_提示本文_.
今回解説するハーブは、5月5日の端午の節句に欠かせないショウブです。
目次
主な成分:アサロン
ショウブに含まれる成分の一つで、植物や菌類の害虫を殺すために使われる物質ですが、発がん性と毒性がある物質です。
特徴
約1mまで成長するサトイモ科の植物で、古くから治療のハーブとして利用されていました。
各種利用法
薬用
胃腸の働きを助け、唾液や胃液の分泌を促す作用があります。また、胃酸を中和して胸焼けや消化不良を和らげる効果に加え、胃腸内のガスが貯まるのを防ぐ作用もあります。
漢方では、聴力障害やめまい、てんかんなどの治療に使われるほか、穏やかな鎮静作用があるため歯痛やタバコの常用癖を治すための薬としても用いられます。

_課題_. ショウブの解説文で、ショウブは何科の植物とされていますか？

_元資料_.
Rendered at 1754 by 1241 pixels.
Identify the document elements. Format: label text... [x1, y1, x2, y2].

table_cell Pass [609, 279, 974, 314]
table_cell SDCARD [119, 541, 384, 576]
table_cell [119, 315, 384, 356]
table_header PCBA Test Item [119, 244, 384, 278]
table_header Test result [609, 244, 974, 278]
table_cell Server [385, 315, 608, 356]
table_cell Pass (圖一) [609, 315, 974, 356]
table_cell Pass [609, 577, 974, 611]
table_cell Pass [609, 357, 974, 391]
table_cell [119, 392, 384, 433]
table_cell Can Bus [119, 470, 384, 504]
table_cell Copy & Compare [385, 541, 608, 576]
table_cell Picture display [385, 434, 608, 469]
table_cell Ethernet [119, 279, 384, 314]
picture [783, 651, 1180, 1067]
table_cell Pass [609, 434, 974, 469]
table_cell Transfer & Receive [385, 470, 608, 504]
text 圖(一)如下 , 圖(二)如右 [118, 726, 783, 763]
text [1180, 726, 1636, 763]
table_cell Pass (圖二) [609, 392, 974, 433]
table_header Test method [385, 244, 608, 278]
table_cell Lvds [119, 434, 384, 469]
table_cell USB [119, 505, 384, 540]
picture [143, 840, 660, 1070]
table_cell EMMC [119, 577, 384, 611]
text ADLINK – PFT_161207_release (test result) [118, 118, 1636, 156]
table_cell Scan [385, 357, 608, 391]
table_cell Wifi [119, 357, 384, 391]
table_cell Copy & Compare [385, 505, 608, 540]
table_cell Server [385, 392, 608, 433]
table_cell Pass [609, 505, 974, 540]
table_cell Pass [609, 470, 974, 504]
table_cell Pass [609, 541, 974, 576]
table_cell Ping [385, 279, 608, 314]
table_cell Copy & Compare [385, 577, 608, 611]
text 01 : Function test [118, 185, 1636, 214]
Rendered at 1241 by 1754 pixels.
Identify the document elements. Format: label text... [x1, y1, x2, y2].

_解答欄_. サトイモ科です。